Voleva vedere con i suoi occhi l’uomo che aveva condotto l’Italia nella seconda guerra mondiale, voleva vedere se davvero era morto e lì, a Piazzale Loreto, dove si è compiuto l’ultimo atto di un pezzo di storia dell’Italia, il cadavere di Benito Mussolini c’era per davvero.
Stava appeso a testa in giù con la compagna Claretta Petacci.
Franca Valeri ha potuto così dire a se stessa che davvero era finita e che stava per iniziare per lei la gioventù, una gioventù tardiva ritardata dalla guerra che aveva spezzato vite e portato via una parte consistente della sua generazione.

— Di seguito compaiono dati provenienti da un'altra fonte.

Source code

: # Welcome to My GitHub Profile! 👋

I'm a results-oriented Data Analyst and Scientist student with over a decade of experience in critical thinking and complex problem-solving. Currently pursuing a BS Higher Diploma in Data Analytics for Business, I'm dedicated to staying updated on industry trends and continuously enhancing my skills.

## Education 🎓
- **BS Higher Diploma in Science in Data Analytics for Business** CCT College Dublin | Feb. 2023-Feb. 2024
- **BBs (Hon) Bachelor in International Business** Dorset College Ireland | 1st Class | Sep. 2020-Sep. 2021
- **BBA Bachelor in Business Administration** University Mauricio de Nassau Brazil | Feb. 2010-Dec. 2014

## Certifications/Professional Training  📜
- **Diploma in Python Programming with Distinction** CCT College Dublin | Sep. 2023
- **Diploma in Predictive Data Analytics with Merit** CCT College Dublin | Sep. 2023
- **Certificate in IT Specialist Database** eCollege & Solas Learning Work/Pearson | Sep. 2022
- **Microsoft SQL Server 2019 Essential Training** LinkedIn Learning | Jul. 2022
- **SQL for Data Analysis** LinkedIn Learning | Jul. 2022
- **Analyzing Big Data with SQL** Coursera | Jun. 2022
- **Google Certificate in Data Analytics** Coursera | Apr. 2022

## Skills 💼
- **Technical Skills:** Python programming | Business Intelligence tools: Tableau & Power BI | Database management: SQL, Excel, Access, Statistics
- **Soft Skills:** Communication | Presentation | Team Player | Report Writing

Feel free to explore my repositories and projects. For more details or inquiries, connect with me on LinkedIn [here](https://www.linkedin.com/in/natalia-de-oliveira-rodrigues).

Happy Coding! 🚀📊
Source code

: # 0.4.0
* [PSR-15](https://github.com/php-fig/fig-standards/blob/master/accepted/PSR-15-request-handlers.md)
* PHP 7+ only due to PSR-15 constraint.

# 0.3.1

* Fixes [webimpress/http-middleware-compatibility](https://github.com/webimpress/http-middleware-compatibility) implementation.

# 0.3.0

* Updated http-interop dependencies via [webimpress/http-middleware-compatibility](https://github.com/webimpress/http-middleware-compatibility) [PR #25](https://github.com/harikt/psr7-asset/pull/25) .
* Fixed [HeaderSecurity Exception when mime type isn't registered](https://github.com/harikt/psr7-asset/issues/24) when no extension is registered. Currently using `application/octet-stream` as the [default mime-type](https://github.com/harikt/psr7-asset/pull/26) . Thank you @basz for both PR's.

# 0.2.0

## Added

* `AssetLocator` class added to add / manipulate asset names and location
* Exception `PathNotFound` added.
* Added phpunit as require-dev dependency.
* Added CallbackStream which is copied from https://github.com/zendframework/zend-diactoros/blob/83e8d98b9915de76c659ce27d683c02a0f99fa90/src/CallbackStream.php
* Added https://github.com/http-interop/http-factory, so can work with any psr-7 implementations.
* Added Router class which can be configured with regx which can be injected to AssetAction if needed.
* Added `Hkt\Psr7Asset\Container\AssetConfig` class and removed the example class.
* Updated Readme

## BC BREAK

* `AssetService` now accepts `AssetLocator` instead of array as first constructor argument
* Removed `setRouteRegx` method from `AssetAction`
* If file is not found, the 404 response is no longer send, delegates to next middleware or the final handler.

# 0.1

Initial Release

Stare lì era pericoloso, ricorda l’attrice intervistata dal Corriere della Sera, in quei giorni per strada si sparava ancora. Era il 29 aprile del 1945, la Milano liberata sfogava sul cadavere del dittatore tutto il rancore, la rabbia, la frustrazione, il dolore per le vite annientate, per il futuro negato a milioni di giovani morti al fronte per l’illusione di una Italia che sarebbe stata grande con le armi in pugno e che finì piegandosi su se stessa dilaniata dalla guerra civile.
Franca Valeri: Pietà?
“E vuol sapere se ho provato pietà? No. Nessuna pietà. Ora è comodo giudicare a distanza. Bisogna averle vissute, le cose. E noi avevamo sofferto troppo”.
Lei di famiglia ebrea, il giorno della pubblicazione delle leggi razziali sui quotidiani italiani vide il padre piangere mentre le leggeva.
Franca Valeri, il prossimo 31 luglio 100 anni di storia: auguri, buon compleanno.